First Energy, the parent company of MonPower and Potomac Edison, has asked the Public Service Commission to reject calls for a public hearing on the company's integrated resource plan, which has come under fire from outside groups in recent weeks.

The electric utility company, which serves 523,000 customers throughout the northern half of the state, told the public service commissioners that its resource plan - a 15-year forecast of the company's electricity demand and supply - didn't need to be reviewed in a public hearing.

"The companies believe that a review of the filing, along with comments to be filed by stakeholders, will permit the Commission to make any such determination, if needed," First Energy's lawyers wrote.

Last week, the Sierra Club, a national environmental group that has challenged electric utilities throughout the country, called for a public hearing on First Energy's proposed energy plan, which suggested the West Virginia subsidiaries would seek to buy another coal-fired power plant in the near future.

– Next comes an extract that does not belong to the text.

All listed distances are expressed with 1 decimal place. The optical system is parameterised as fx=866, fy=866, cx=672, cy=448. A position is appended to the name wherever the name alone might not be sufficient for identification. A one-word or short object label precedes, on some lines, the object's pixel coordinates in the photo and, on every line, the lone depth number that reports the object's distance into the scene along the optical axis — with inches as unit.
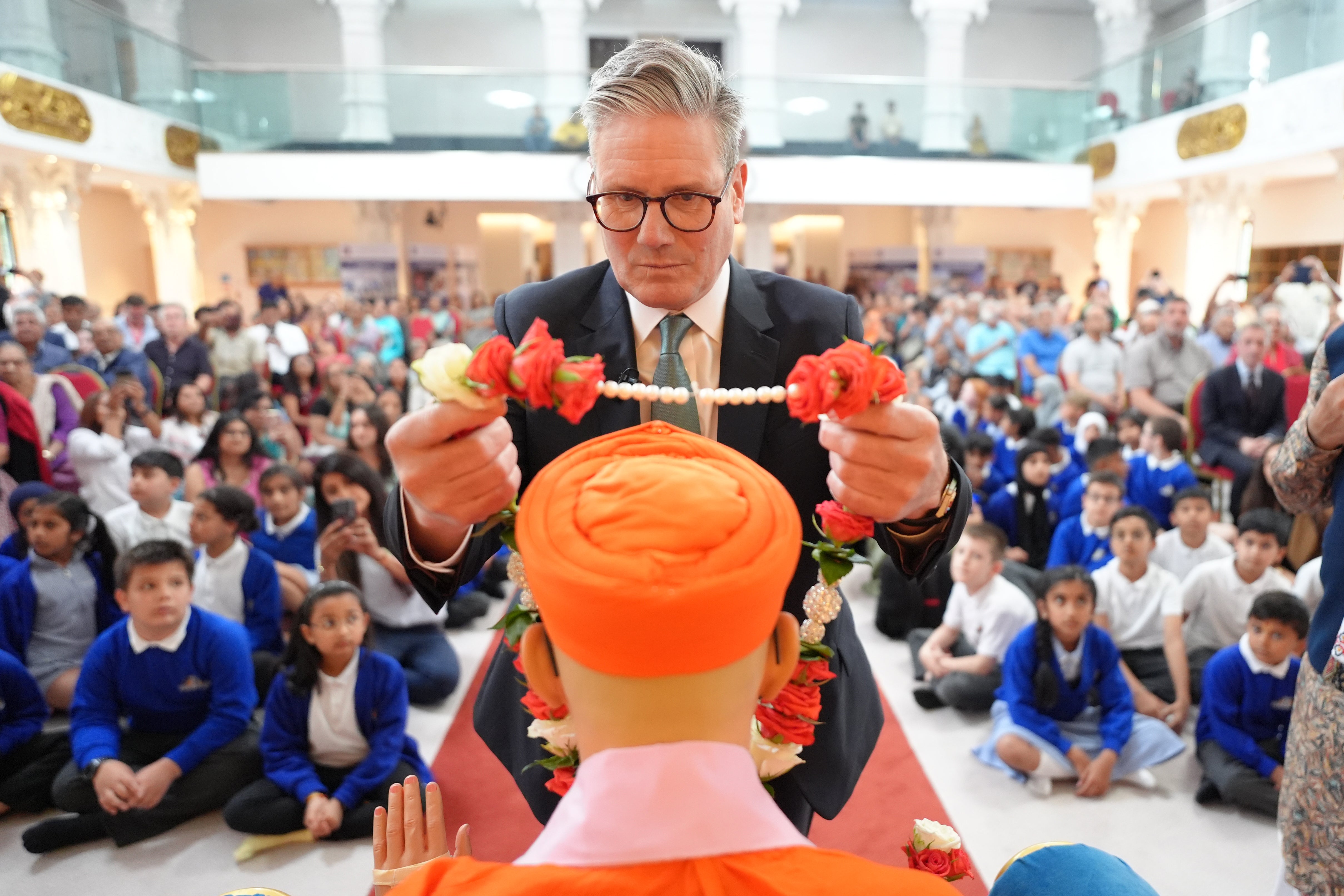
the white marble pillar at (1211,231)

That request built upon a growing list of concerns that other groups have raised about the underlying evidence presented in the First Energy resource planning case.

Last Friday, the Sierra Club's lawyers raised many of those same questions, including how pending federal rules on carbon emissions affect First Energy's projected cost of purchasing another coal-fired power station and retrofitting existing plants, including the Harrison power plant near Clarksburg, to co-burn natural gas.

Almost all of the questions submitted in the case seem to revolve around one simple point: How is it that First Energy's analysis is showing that the cheapest way to provide power to customers in West Virginia involves purchasing another coal plant, when market conditions have been unfavorable to coal of late and First Energy itself has had to idle other coal plants in Ohio and Pennsylvania?

In its response to the Sierra Club, First Energy officials said they should not be singled out from other electric utilities in the state that filed resource plans with the PSC for the first time this year.

"There are seven IRPs filed with the Commission, and all should be treated the same procedurally by the commission," First Energy's lawyers wrote. "The companies' IRP should not be treated any differently."

They went on to state that conducting hearings on all of the IRPs - which some states do every year - would not be "productive."

While all of West Virginia's electric utilities including, Appalachian Power and Wheeling Power, submitted resource plans, only First Energy's has drawn substantial attention, or criticism.

Part of that attention is driven by the fact that the company didn't take into account things like energy efficiency improvements or the Clean Power Plan, even though those federal carbon regulations are working their way through the court system.

The three-member commission has not ruled on whether they will schedule a public hearing on the case.